Dohae iba mirando alternativamente a los dos hombres. Cada vez que se cruzaba con los ojos de uno de ellos bajaba la cabeza, sumisa. Rufulus cogió una ciruela y se la acercó a Dohae, quien abrió la boca para recibirla. El pelirrojo hizo un juego de manos, le metió el dedo en la boca y lanzó la ciruela al aire, recogiéndola con su propia boca. La boca de la chica se curvó, forzando una sonrisa.

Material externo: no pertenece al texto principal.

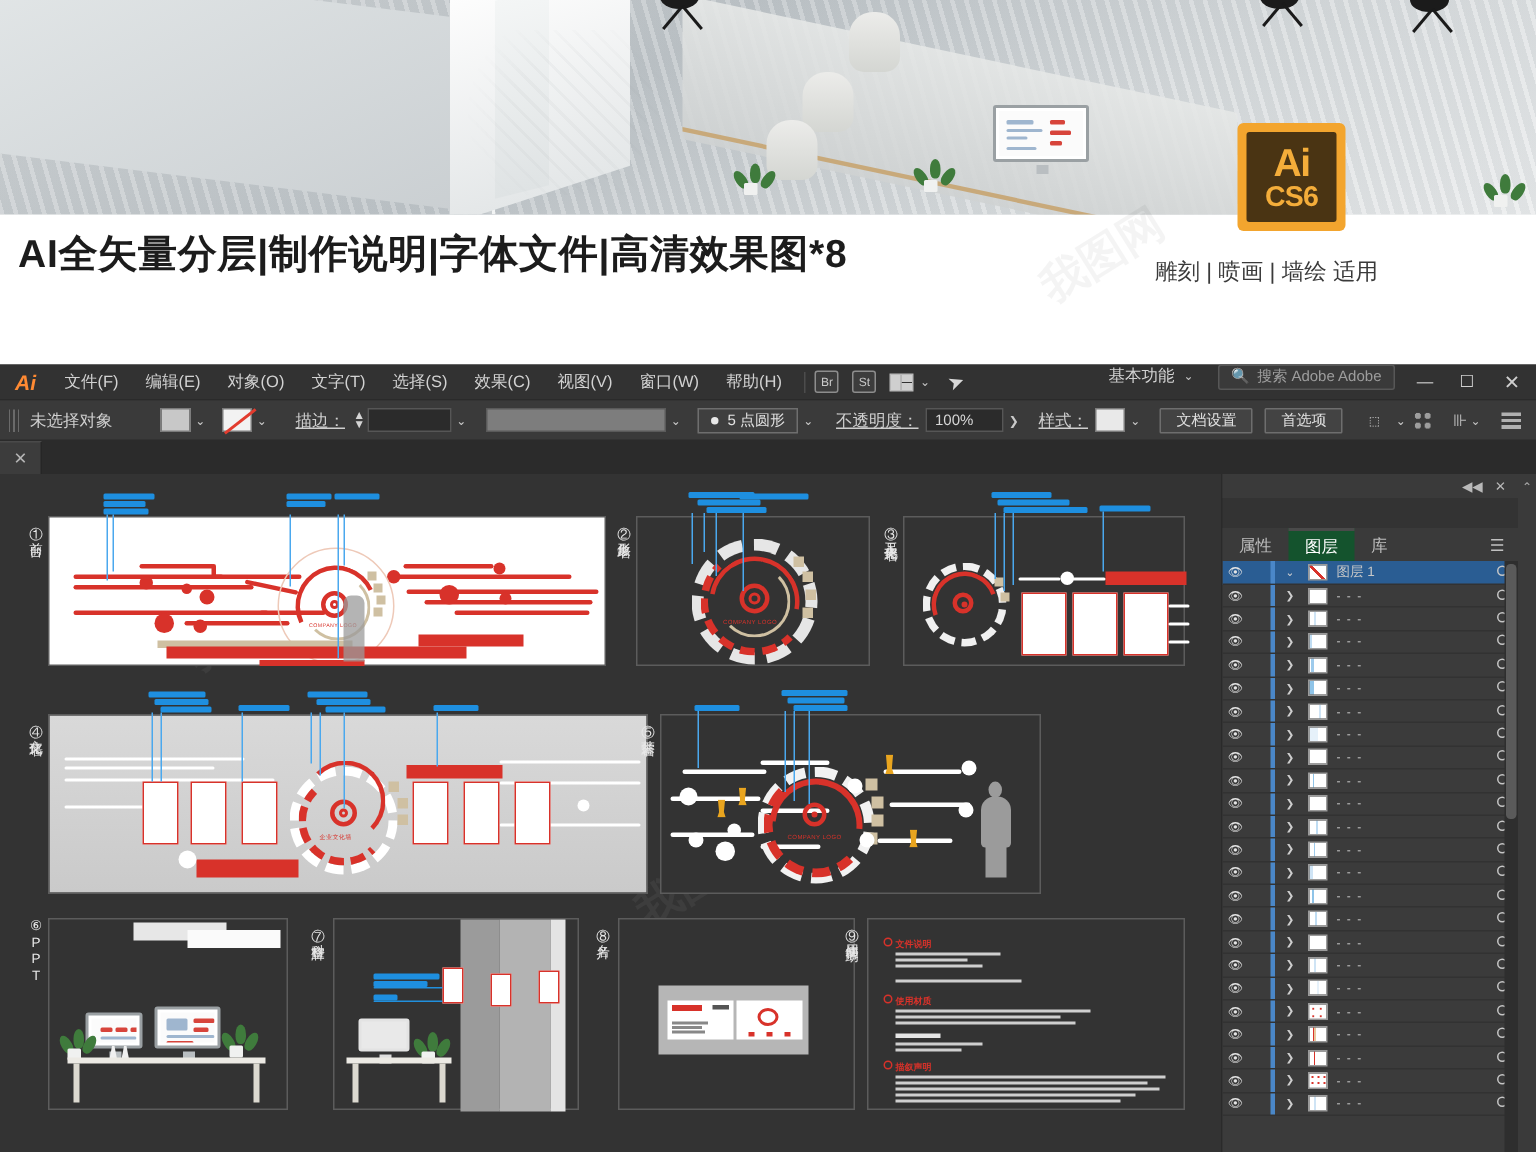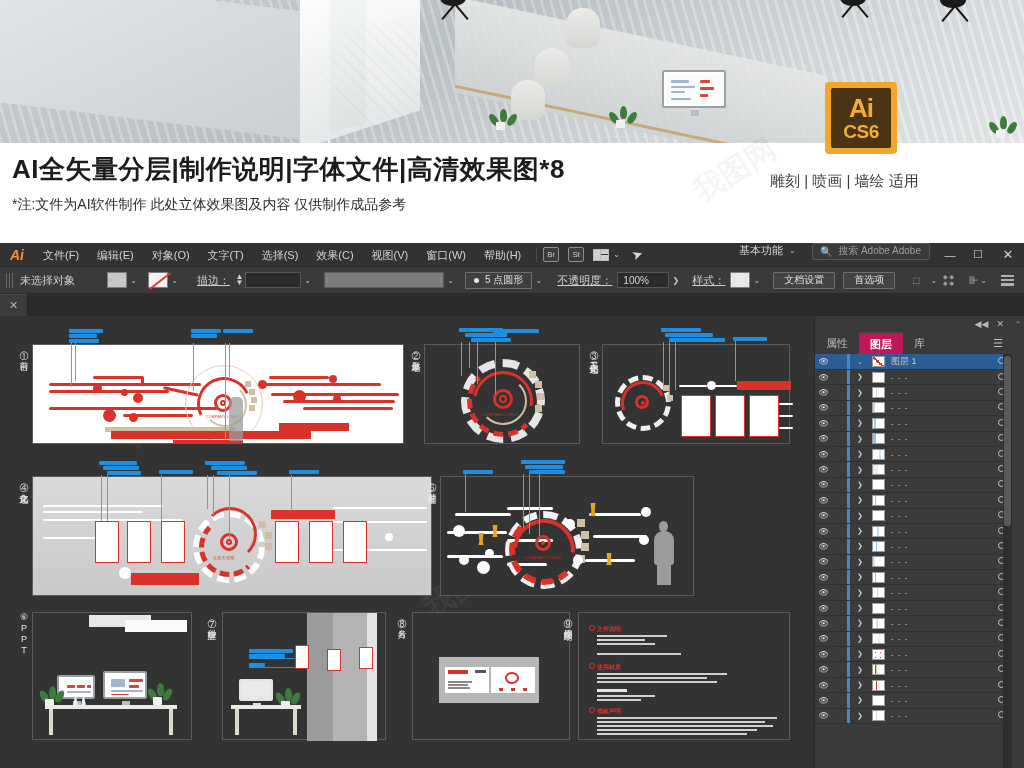"*注:文件为AI软件制作 此处立体效果图及内容 仅供制作成品参考" div.promo-sub { html: <div>*注:文件为AI软件制作 此处立体效果图及内容 仅供制作成品参考</div> -> none }
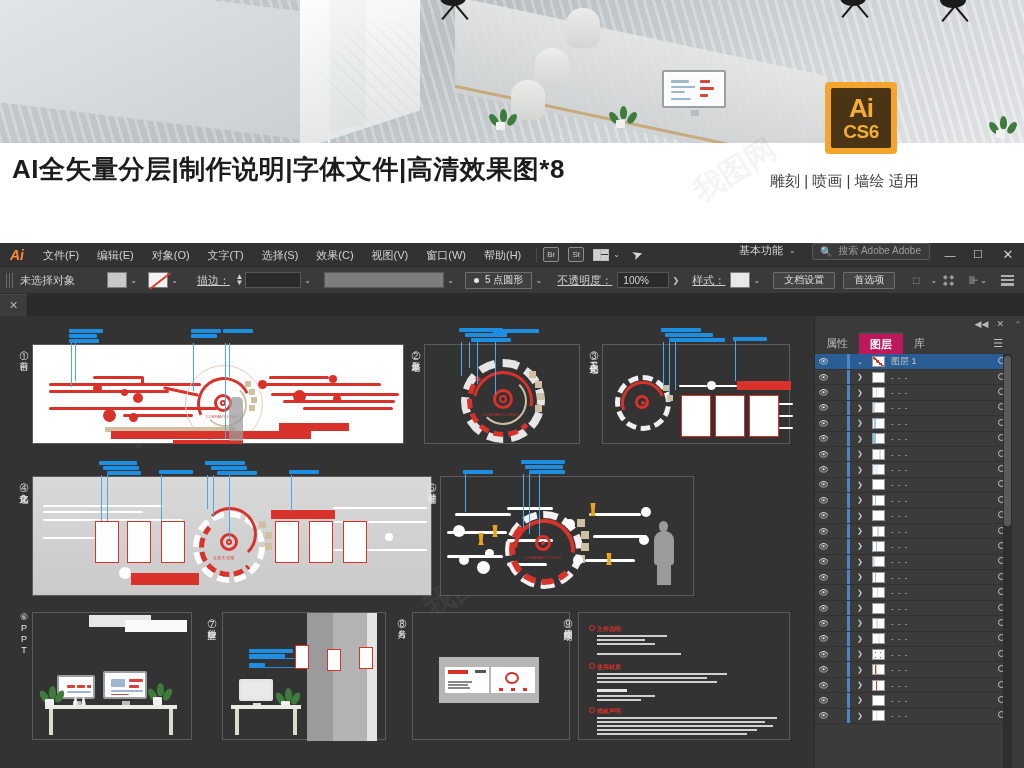"属性" .rp-tabs { margin-top: none -> 20px }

—Sí, compañero, con las familias pasa como con las mujeres: las hay buenas y malas, unas te dan alas, otras te destruyen. Mi madre me echó de casa cuando tenía doce años. Y, ¿sabes qué te digo? Que se lo agradezco. He hecho siempre lo que me ha venido en gana, nadie ha esperado nunca nada de mí.

Lucio no lo escuchaba, estaba absorto, con la mirada fija en ninguna parte, tratando de encontrar palabras para sus sentimientos:

—Rehuí mis deberes familiares. Debería haber obedecido a mi padre. —El vino le hacía decir lo que su mente se negaba a pensar—. Él conocía lo dura que es la vida en las legiones e hizo todo lo que pudo por ahorrármela, por proporcionarme algo mucho mejor. ¿Y yo qué hice? Escupirle en la cara.

Los ojos de Dohae se cruzaron con los suyos. Lucio le ofreció una fruta. Rufulus lo cogió de la muñeca y lo miró con dureza diciendo:

—Es mía. Yo lo haré.

La chica se encogió, como un pajarillo en su nido.

—Si mi madre fuera una Domicia… —dijo Rufulus—, me tragaría el orgullo sin dudarlo, porque sería la única oportunidad de salir de aquí.